→ SOURCE TEXT
▬▬▬▬▬▬▬▬▬▬

Accurate documentation starts at the point of care.
    • Incorrect 99214 coding leads to Medicare overpayments.
    • Proper documentation ensures compliance and audits.
    • Billing errors increase the risk of reimbursement penalties.

For healthcare providers in private practices, choosing the correct evaluation and management (E/M) code can be challenging. Not to mention costly if errors occur. 

Among the most common codes, CPT 99214 stands out. This current procedural terminology (CPT) code refers to a level 4 established patient outpatient visit, often requiring moderate complexity medical decision-making or a specific total time spent on the encounter.

In 2023, CPT code 99214 was the single most frequently misreported E/M service to Medicare, according to 2024 Medicare fee-for-service (FFS) supplemental improper payment data. The United States Department of Health and Human Services (HHS) reported an overall estimated Medicare FFS improper payment rate of 7.66%, representing $31.70 billion in its fiscal year 2024 agency financial report.

Its place at the top of the improper payments list is concerning, especially since it was also the most-billed level 1 CPT code submitted to Medicare, based on the most recent Centers for Medicare & Medicaid Services (CMS) data. For healthcare providers and medical billing teams, improving CPT 99214 compliance could have a measurable impact on both revenue integrity and the national improper payment rate.

CMS reports on CPT 99214 billing errors and Medicare payment risks

According to the supplemental improper payment data, CPT code 99214 generated $564,563,132 in improper payments in 2023. Of that total, more than 63% stemmed from incorrect coding, while 20.1% resulted from missing documentation and 16.5% from insufficient details in the medical record.

For healthcare professionals, these lapses can delay reimbursement and increase the risk of denials or even audits. Ultimately, this affects patient care and coordination of care.

Other notable findings from the CMS data include:

  • The top root cause for improper payments in established patient office visits was documentation that indicated a lower level of E/M service than what was billed (See Table 7 of the supplemental data).
  • Established patient office visits led to incorrect coding errors among all service types (See Table F4 of the supplemental data).
  • Internal medicine providers received the most improper payments for these claims (See Table H3 of the supplemental data).
  • These visits also ranked highest for Part B upcoding errors (See Table K3 of the supplemental data).

The American Medical Association actually reports that under the 2025 Medicare Physician Fee Schedule, the conversion factor used to calculate payments (including for CPT code 99214) dropped to $32.3465, a 2.83% decrease from 2024. This reduction reflects tighter reimbursement rates nationally.

CPT code 99214 guidelines for time, MDM, and documentation standards

The E/M changes that took effect January 1, 2021, have made it much easier to select the right level of service for an outpatient visit. For CPT code 99214, providers can base the choice on the total time spent with the patient or the level of medical decision making (MDM). You should use the method that accurately reflects the reason for the visit.

When the MDM method is applied, moderate complexity usually means the patient has one or more chronic conditions that are getting worse, two or more stable chronic conditions, or an acute illness with systemic symptoms. The updated AMA E/M FAQs go into much more detail on how to apply these rules. They also include what to consider when reviewing data and determining medical necessity.

To meet the documentation requirements for 99214, the record should include:

  • A clear chief complaint
  • Relevant patient history
  • A review of systems, if it is performed
  • A detailed examination, when required
  • Notes that explain why the service level is appropriate

CPT code 99213 is used for visits with lower complexity or shorter duration, often between 20 and 29 minutes. CPT code 99214 is suited to visits that involve more complexity or take longer, reflected in its higher reimbursement rate.

▬▬▬▬▬▬▬▬▬▬

→ SUPPLIED ENTRIES
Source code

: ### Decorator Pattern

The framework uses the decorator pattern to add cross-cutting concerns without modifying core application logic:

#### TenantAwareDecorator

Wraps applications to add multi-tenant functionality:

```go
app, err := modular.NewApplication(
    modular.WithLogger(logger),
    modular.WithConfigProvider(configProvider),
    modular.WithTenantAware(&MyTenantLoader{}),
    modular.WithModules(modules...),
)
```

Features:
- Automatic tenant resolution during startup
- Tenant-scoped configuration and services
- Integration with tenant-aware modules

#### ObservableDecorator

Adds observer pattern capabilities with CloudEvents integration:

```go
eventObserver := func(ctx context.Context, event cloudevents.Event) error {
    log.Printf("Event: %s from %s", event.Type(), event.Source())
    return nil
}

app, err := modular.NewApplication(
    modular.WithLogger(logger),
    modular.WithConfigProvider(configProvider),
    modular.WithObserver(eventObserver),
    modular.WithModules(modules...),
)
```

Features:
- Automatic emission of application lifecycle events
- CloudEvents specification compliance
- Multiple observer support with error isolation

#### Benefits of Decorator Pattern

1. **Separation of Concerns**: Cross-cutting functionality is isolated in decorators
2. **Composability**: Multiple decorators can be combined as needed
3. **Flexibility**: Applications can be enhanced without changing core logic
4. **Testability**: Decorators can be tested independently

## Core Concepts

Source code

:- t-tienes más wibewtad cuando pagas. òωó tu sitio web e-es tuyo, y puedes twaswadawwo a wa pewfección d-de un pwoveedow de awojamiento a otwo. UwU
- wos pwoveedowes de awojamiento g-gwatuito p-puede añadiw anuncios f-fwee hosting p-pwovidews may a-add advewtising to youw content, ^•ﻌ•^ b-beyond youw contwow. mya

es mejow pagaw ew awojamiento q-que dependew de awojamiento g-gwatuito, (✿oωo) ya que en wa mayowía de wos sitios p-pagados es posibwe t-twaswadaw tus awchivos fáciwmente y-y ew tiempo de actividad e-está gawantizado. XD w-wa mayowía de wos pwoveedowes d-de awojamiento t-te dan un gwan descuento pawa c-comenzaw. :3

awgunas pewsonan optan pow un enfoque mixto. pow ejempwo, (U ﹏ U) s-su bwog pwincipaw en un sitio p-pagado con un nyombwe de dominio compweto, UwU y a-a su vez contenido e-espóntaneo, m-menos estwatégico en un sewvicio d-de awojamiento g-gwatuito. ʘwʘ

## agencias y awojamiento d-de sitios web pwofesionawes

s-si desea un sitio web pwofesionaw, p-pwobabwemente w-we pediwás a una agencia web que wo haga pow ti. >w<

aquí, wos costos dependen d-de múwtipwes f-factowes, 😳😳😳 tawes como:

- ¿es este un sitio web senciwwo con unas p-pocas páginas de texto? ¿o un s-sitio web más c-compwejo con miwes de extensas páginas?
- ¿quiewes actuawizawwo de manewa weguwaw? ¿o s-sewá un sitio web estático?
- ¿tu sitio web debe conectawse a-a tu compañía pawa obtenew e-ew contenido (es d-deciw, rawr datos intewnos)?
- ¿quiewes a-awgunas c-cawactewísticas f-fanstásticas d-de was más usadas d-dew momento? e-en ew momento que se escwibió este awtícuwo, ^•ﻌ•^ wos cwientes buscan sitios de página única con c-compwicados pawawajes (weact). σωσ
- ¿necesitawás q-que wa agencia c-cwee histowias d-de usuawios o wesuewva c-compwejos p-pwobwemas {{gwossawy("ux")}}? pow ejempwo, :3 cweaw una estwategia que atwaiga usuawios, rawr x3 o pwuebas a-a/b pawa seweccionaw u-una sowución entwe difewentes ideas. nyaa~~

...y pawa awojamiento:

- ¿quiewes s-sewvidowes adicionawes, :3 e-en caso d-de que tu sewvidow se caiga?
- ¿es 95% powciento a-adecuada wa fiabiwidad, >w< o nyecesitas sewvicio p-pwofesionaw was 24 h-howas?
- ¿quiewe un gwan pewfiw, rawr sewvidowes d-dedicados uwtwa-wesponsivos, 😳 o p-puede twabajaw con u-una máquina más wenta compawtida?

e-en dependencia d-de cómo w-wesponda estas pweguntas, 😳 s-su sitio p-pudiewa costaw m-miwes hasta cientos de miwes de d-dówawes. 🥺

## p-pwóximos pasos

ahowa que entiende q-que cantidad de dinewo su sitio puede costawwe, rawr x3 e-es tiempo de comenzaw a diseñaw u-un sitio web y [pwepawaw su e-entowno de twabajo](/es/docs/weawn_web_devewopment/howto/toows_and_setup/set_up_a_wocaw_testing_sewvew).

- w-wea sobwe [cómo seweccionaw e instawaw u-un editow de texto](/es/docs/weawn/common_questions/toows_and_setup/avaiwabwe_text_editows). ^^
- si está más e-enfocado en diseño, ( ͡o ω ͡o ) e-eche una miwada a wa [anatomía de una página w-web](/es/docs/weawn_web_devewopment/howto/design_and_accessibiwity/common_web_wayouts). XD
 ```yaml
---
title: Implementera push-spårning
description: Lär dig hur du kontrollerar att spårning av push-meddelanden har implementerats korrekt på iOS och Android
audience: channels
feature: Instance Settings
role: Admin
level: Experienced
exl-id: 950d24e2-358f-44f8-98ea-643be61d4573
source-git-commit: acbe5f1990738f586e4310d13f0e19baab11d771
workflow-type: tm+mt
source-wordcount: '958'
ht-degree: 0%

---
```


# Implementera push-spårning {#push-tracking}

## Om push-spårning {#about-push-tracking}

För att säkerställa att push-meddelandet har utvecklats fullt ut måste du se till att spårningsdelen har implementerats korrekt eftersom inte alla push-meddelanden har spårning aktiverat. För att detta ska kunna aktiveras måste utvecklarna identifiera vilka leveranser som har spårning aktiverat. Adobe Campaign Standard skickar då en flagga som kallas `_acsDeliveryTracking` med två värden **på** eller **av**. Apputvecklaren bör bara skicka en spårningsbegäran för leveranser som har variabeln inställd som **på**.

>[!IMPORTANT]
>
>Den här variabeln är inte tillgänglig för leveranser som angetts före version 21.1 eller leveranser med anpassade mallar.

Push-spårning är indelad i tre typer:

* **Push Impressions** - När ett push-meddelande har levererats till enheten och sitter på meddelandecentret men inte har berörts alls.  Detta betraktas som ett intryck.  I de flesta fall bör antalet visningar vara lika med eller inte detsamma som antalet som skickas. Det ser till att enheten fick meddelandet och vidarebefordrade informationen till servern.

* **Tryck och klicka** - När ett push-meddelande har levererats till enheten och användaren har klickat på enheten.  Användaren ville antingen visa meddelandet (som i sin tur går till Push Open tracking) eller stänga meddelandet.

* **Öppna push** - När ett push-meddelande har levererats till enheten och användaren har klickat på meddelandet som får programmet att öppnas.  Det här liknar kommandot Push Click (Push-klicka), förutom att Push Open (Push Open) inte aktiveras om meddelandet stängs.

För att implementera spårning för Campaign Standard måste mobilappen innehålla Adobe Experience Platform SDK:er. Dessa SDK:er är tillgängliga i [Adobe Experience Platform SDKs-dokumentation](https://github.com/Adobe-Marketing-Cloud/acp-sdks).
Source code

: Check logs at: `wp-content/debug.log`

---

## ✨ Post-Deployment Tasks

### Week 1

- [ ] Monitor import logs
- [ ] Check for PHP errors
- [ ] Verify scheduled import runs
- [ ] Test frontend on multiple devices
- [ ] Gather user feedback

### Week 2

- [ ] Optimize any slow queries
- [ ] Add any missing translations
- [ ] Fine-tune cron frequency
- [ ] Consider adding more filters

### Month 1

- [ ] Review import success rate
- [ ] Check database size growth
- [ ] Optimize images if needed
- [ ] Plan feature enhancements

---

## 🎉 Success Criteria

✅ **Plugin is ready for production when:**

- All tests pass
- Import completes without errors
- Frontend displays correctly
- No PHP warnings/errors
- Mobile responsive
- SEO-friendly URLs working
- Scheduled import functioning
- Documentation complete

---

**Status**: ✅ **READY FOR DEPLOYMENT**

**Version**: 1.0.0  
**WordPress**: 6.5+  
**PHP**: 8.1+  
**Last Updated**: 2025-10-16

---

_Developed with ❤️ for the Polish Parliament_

▬▬▬▬▬▬▬▬▬▬

→ WORK INSTRUCTIONS
1) Reproduce the passage of the CPT 99214 article starting with "To meet the" and going on through "higher reimbursement rate.".
2) According to the CPT 99214 article, how much did CPT code 99214 generate in improper payments in 2023?
3) Extend the CPT 99214 article onward from its final sentence.

→ RESULTS OF THE TASKS
1)
To meet the documentation requirements for 99214, the record should include:

  • A clear chief complaint
  • Relevant patient history
  • A review of systems, if it is performed
  • A detailed examination, when required
  • Notes that explain why the service level is appropriate

CPT code 99213 is used for visits with lower complexity or shorter duration, often between 20 and 29 minutes. CPT code 99214 is suited to visits that involve more complexity or take longer, reflected in its higher reimbursement rate.

2) $564,563,132

3)
CPT 99214 billing guide

The 5 steps below outline how to apply CPT code 99214 correctly during an E/M visit or office visit. Each step highlights ways to provide accurate coding, maintain proper documentation, and avoid common medical coding errors like undercoding.

Five steps to learn how to apply CPT code 99214 correctly during an E/M visit or office visit

1. Know the requirements for billing based on time

To bill based on time, a provider must meet or exceed 30 minutes of total time on the date of the patient encounter. This threshold applies to established patients under CPT code 99214. 

Suppose the practice uses an electronic health record (EHR) with a built-in time calculator. In that case, it can make code selection easier and help coders ensure accurate reporting. Ideally, this documentation should include the total time and a brief description of the tasks completed during that visit.

In addition to face-to-face time in the exam room or during a telehealth session, "total time" also counts preparation and follow-up work on the same day. This may include reviewing tests and taking a detailed history or social history. 

It can also involve completing a physical exam or physical examination of relevant organ systems and body systems. Other qualifying activities include discussing the patient's condition or providing counseling to the patient or their caregiver. Billing by time can be useful when lower-acuity visits still require extended physician involvement.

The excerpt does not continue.